→ Passage to read
○ ○ ○ ○ ○

Well, the Professor didn't get much screen time. The tropes were a bit less over the top, but the worst one, the one that ruined my enjoyment of the book, the one that made me want to, not shake the heroine, because that would be wrong, but certainly shout at her repeatedly, was that the entire plot was built on her doing obviously stupid things with little or no thought of the consequences, no plan, and no backup. Over and over and over.
Well, not the entire plot. A significant part of the plot was built on the hero - who's lived more than one human lifetime as a powerful warlock, and is smart and wise and generally savvy - doing an obviously stupid thing with no thought of the consequences, no plan, and no backup, and not telling anyone that he was going off to do it. Nobody in the entire book seems to have the strategic sense and insight of a three-day-old kitten.

○ ○ ○ ○ ○

→ Dataset excerpt
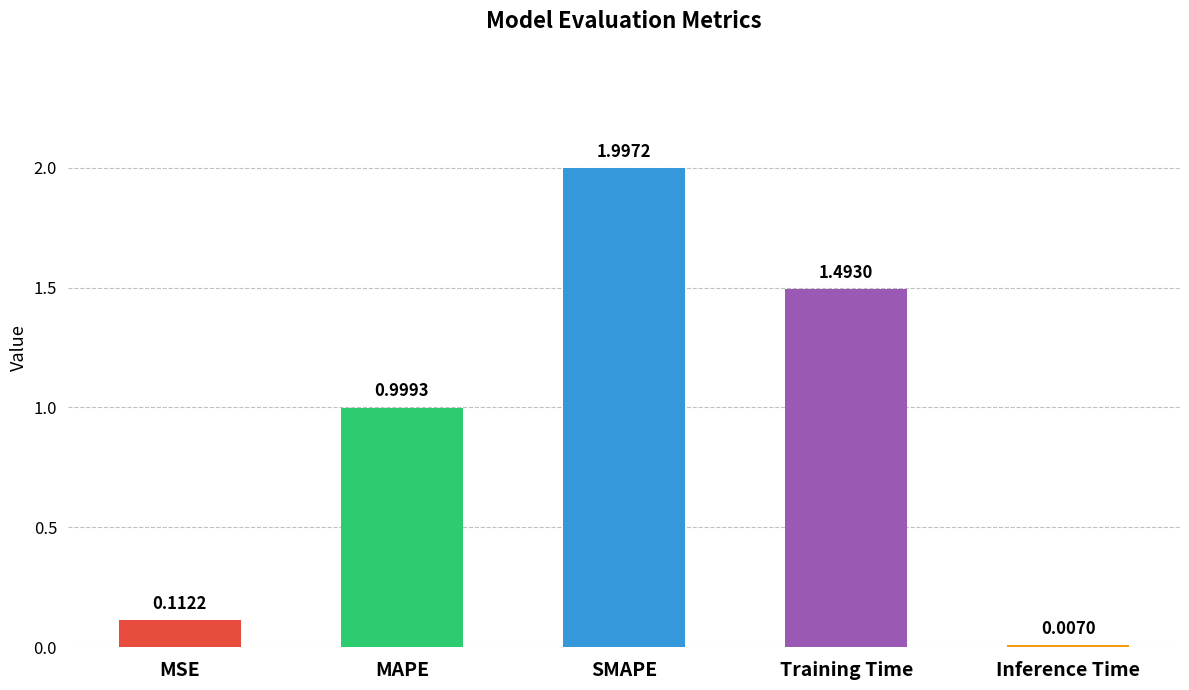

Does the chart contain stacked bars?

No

○ ○ ○ ○ ○

→ Required action A
According to the book review, how long has the hero lived as a powerful warlock?
→ Required action B
Carry on the book review, starting right after its last sentence.
The material comes from a separate source and has no connection to the book review.

→ Expected answer A
More than one human lifetime.

→ Expected answer B
The climax this time involves the heroine going into a dangerous situation inadequately prepared (again) and being rescued by basically every minor character in the book. Then
There's also the "Chosen One refuses to learn how to use powers, won't listen to advice, suddenly uses powers at crisis moment" trope, though it's at least a little bit subverted by the fact that it's too little, too late, and her use of the powers isn't actually effective. The title "Oracle" implies to me that she's able to communicate revelations, but that doesn't seem to be what the oracle powers actually do; what they do is never really made completely clear, because she refuses to study, but it's not that. It's something to do with the barrier between the Light and Shadow worlds, instead.
On the upside, apart from the usual number of small slips this is well edited, and I at least didn't trip constantly over grammatical errors and misused words, as I usually do when reading steampunk. So there's that.
I received a copy via Netgalley for purposes of review. I also received a copy of the third book, but I've deleted it off my Kindle unread. This one was just too disappointing.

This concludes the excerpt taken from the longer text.